Copy all of the records below verbatim.

• • • •

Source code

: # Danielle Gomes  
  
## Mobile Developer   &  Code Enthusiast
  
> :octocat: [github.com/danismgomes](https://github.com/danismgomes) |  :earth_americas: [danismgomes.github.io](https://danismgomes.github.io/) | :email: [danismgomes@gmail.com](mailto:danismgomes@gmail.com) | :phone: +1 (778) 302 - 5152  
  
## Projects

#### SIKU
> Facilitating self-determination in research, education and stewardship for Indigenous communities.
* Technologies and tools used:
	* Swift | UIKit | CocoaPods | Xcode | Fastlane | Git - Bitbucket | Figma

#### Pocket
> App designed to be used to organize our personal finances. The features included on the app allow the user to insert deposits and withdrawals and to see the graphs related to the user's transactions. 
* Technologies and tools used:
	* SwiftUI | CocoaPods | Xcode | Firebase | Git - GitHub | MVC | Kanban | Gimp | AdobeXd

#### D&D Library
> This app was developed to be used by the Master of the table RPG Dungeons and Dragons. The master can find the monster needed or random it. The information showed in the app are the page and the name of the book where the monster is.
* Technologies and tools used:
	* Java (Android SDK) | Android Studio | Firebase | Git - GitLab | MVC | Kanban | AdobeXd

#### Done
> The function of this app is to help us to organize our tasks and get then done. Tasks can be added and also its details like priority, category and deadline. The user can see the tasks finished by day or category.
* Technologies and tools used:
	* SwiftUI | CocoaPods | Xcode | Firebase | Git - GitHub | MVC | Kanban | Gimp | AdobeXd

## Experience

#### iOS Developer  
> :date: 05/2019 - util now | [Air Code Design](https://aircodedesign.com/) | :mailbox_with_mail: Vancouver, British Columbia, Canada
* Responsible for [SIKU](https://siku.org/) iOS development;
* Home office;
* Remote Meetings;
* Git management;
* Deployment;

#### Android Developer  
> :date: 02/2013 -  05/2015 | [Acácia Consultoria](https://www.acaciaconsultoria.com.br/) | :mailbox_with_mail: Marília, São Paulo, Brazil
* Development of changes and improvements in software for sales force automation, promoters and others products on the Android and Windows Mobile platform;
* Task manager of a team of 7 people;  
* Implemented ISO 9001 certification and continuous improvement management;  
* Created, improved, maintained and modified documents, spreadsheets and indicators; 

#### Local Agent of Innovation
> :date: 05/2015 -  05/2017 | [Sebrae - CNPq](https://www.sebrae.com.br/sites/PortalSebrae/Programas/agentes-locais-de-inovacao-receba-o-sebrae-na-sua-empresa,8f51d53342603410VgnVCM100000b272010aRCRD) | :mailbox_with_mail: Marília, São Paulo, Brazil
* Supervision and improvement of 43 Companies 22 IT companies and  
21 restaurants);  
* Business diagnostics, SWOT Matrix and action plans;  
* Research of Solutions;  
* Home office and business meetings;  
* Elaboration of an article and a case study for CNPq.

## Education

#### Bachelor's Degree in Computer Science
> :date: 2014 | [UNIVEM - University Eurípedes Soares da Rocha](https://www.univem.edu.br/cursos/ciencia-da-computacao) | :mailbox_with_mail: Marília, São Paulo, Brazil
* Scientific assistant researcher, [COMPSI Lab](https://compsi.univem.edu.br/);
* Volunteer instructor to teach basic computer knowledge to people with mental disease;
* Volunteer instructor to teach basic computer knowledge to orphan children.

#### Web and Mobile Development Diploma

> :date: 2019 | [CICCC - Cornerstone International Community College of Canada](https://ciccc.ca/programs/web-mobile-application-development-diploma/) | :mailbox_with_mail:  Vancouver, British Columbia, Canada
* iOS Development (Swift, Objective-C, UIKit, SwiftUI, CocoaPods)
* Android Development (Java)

• • • •

- Response:
Source code

: # Danielle Gomes  
  
## Mobile Developer   &  Code Enthusiast
  
> :octocat: [github.com/danismgomes](https://github.com/danismgomes) |  :earth_americas: [danismgomes.github.io](https://danismgomes.github.io/) | :email: [danismgomes@gmail.com](mailto:danismgomes@gmail.com) | :phone: +1 (778) 302 - 5152  
  
## Projects

#### SIKU
> Facilitating self-determination in research, education and stewardship for Indigenous communities.
* Technologies and tools used:
	* Swift | UIKit | CocoaPods | Xcode | Fastlane | Git - Bitbucket | Figma

#### Pocket
> App designed to be used to organize our personal finances. The features included on the app allow the user to insert deposits and withdrawals and to see the graphs related to the user's transactions. 
* Technologies and tools used:
	* SwiftUI | CocoaPods | Xcode | Firebase | Git - GitHub | MVC | Kanban | Gimp | AdobeXd

#### D&D Library
> This app was developed to be used by the Master of the table RPG Dungeons and Dragons. The master can find the monster needed or random it. The information showed in the app are the page and the name of the book where the monster is.
* Technologies and tools used:
	* Java (Android SDK) | Android Studio | Firebase | Git - GitLab | MVC | Kanban | AdobeXd

#### Done
> The function of this app is to help us to organize our tasks and get then done. Tasks can be added and also its details like priority, category and deadline. The user can see the tasks finished by day or category.
* Technologies and tools used:
	* SwiftUI | CocoaPods | Xcode | Firebase | Git - GitHub | MVC | Kanban | Gimp | AdobeXd

## Experience

#### iOS Developer  
> :date: 05/2019 - util now | [Air Code Design](https://aircodedesign.com/) | :mailbox_with_mail: Vancouver, British Columbia, Canada
* Responsible for [SIKU](https://siku.org/) iOS development;
* Home office;
* Remote Meetings;
* Git management;
* Deployment;

#### Android Developer  
> :date: 02/2013 -  05/2015 | [Acácia Consultoria](https://www.acaciaconsultoria.com.br/) | :mailbox_with_mail: Marília, São Paulo, Brazil
* Development of changes and improvements in software for sales force automation, promoters and others products on the Android and Windows Mobile platform;
* Task manager of a team of 7 people;  
* Implemented ISO 9001 certification and continuous improvement management;  
* Created, improved, maintained and modified documents, spreadsheets and indicators; 

#### Local Agent of Innovation
> :date: 05/2015 -  05/2017 | [Sebrae - CNPq](https://www.sebrae.com.br/sites/PortalSebrae/Programas/agentes-locais-de-inovacao-receba-o-sebrae-na-sua-empresa,8f51d53342603410VgnVCM100000b272010aRCRD) | :mailbox_with_mail: Marília, São Paulo, Brazil
* Supervision and improvement of 43 Companies 22 IT companies and  
21 restaurants);  
* Business diagnostics, SWOT Matrix and action plans;  
* Research of Solutions;  
* Home office and business meetings;  
* Elaboration of an article and a case study for CNPq.

## Education

#### Bachelor's Degree in Computer Science
> :date: 2014 | [UNIVEM - University Eurípedes Soares da Rocha](https://www.univem.edu.br/cursos/ciencia-da-computacao) | :mailbox_with_mail: Marília, São Paulo, Brazil
* Scientific assistant researcher, [COMPSI Lab](https://compsi.univem.edu.br/);
* Volunteer instructor to teach basic computer knowledge to people with mental disease;
* Volunteer instructor to teach basic computer knowledge to orphan children.

#### Web and Mobile Development Diploma

> :date: 2019 | [CICCC - Cornerstone International Community College of Canada](https://ciccc.ca/programs/web-mobile-application-development-diploma/) | :mailbox_with_mail:  Vancouver, British Columbia, Canada
* iOS Development (Swift, Objective-C, UIKit, SwiftUI, CocoaPods)
* Android Development (Java)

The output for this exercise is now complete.